**JOB ITEM:** Please copy each line of the records below that holds the word "free".

_ _ _ _ _ _ _

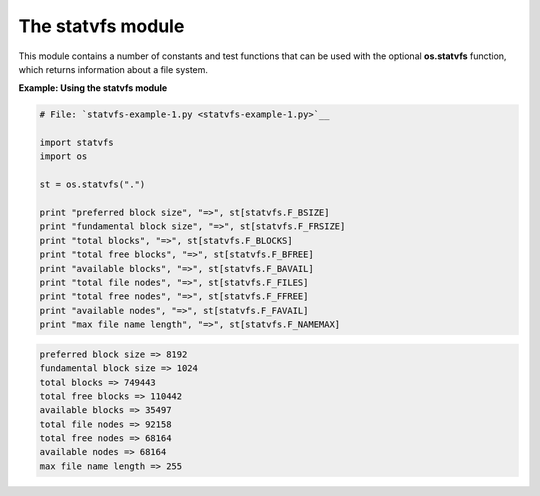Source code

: 






The statvfs module
===================




This module contains a number of constants and test functions that can
be used with the optional **os.statvfs** function, which returns
information about a file system.

**Example: Using the statvfs module**

.. sourcecode:: python

    
    # File: `statvfs-example-1.py <statvfs-example-1.py>`__
    
    import statvfs
    import os
    
    st = os.statvfs(".")
    
    print "preferred block size", "=>", st[statvfs.F_BSIZE]
    print "fundamental block size", "=>", st[statvfs.F_FRSIZE]
    print "total blocks", "=>", st[statvfs.F_BLOCKS]
    print "total free blocks", "=>", st[statvfs.F_BFREE]
    print "available blocks", "=>", st[statvfs.F_BAVAIL]
    print "total file nodes", "=>", st[statvfs.F_FILES]
    print "total free nodes", "=>", st[statvfs.F_FFREE]
    print "available nodes", "=>", st[statvfs.F_FAVAIL]
    print "max file name length", "=>", st[statvfs.F_NAMEMAX]
    


.. sourcecode:: python

    
    preferred block size => 8192
    fundamental block size => 1024
    total blocks => 749443
    total free blocks => 110442
    available blocks => 35497
    total file nodes => 92158
    total free nodes => 68164
    available nodes => 68164
    max file name length => 255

_ _ _ _ _ _ _

**COMPLETED TASK:**
    print "total free blocks", "=>", st[statvfs.F_BFREE]
    print "total free nodes", "=>", st[statvfs.F_FFREE]
    total free blocks => 110442
    total free nodes => 68164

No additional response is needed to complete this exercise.